== Data for this exercise

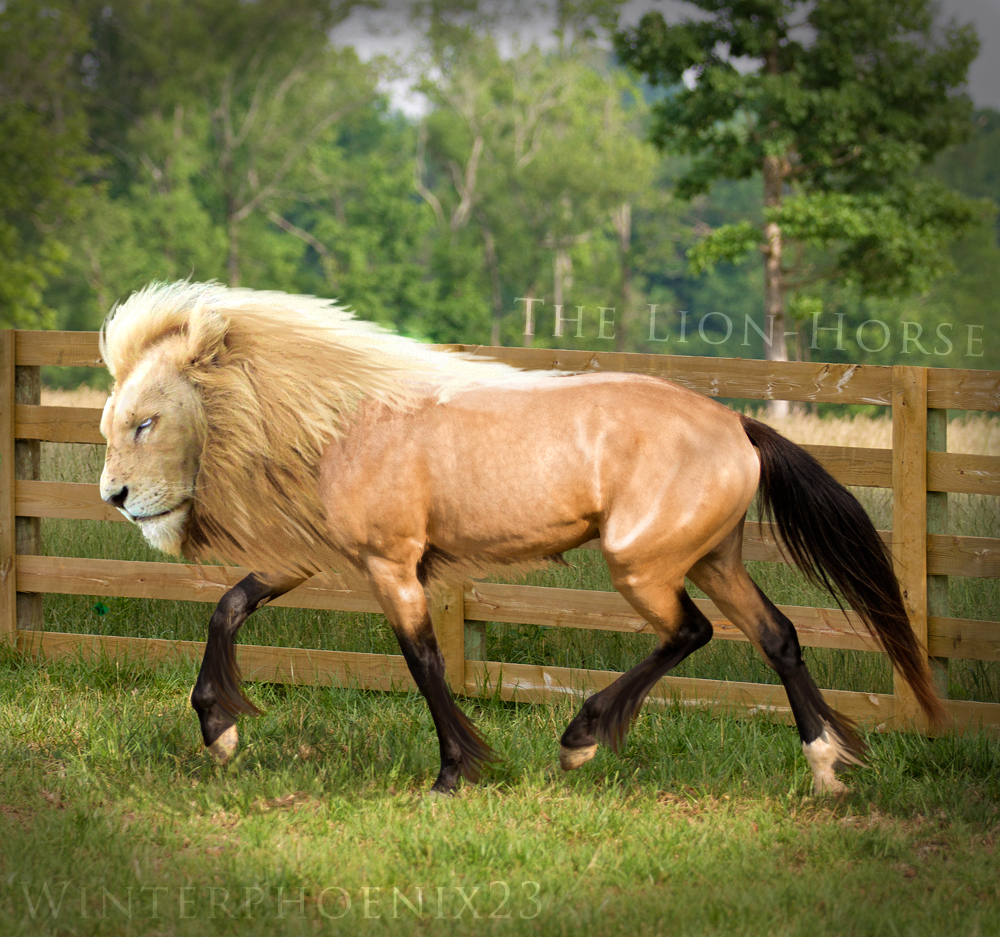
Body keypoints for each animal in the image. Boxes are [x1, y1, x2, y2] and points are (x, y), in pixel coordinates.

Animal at [97, 281, 943, 795]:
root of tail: (739, 426)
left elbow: (424, 661)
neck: (342, 424)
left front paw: (453, 772)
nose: (117, 499)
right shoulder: (315, 558)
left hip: (642, 564)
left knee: (691, 631)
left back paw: (581, 737)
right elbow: (229, 606)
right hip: (714, 557)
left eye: (146, 422)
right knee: (778, 636)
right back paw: (826, 766)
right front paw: (219, 728)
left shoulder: (391, 565)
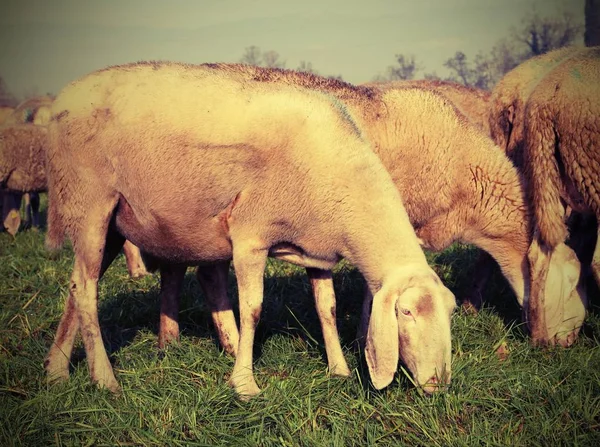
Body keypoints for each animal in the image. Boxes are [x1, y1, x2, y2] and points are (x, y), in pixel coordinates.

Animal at [43, 60, 454, 400]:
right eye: (406, 313)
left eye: (450, 311)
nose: (440, 382)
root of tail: (63, 98)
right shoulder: (250, 238)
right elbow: (252, 309)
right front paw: (245, 383)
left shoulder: (317, 249)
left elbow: (328, 308)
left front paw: (338, 369)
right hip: (90, 201)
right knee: (86, 290)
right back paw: (104, 379)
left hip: (113, 221)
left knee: (77, 285)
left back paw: (56, 371)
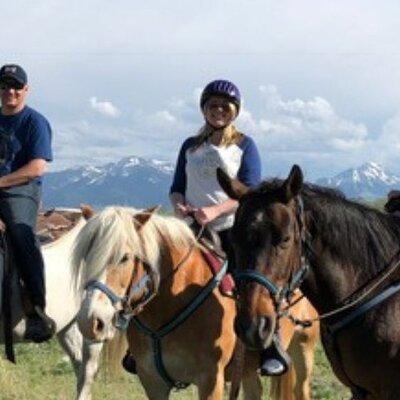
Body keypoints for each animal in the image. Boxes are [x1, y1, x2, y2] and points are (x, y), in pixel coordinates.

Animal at [72, 206, 318, 400]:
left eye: (124, 257)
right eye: (86, 256)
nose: (90, 321)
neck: (171, 302)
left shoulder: (210, 380)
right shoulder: (153, 382)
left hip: (304, 348)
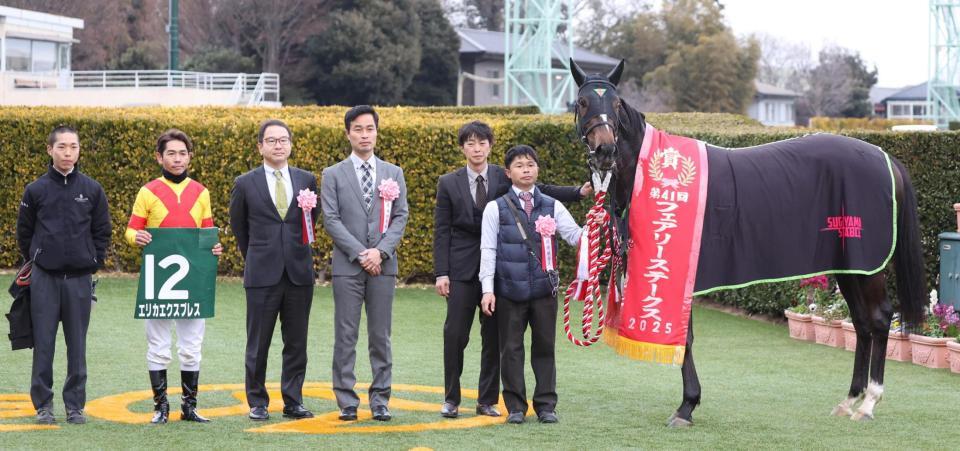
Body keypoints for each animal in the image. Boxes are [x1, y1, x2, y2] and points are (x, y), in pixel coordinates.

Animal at [568, 59, 928, 428]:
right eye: (582, 102)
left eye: (615, 104)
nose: (605, 149)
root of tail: (885, 158)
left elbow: (686, 337)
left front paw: (686, 406)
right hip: (850, 265)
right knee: (861, 322)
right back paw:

====

## Task to complete
Your task is to reproduce exactly the lines running from the line that contains "right elbow: (252, 309)" to the end of the records, pictures excluded.

## Response to the task
right elbow: (252, 309)
right front paw: (245, 383)
left shoulder: (317, 249)
left elbow: (328, 308)
left front paw: (338, 369)
right hip: (90, 201)
right knee: (86, 290)
right back paw: (104, 379)
left hip: (113, 221)
left knee: (77, 285)
left back paw: (56, 371)
Body keypoints for each animal in the image. Boxes are [x1, y1, x2, y2] and points are (x, y), in pixel coordinates.

Animal at [72, 206, 318, 400]:
left eye: (124, 257)
right eye: (86, 256)
nose: (90, 321)
neck: (171, 302)
left shoulder: (210, 380)
right shoulder: (153, 382)
left hip: (304, 348)
Body keypoints for each animal in the image. Boxes are [x1, y1, x2, y2] and points are (x, y), in pixel coordinates.

Animal at [568, 59, 928, 428]:
right eye: (582, 102)
left eye: (615, 104)
nose: (605, 149)
root of tail: (885, 158)
left elbow: (686, 337)
left front paw: (686, 406)
right hip: (850, 265)
right knee: (861, 322)
right back paw:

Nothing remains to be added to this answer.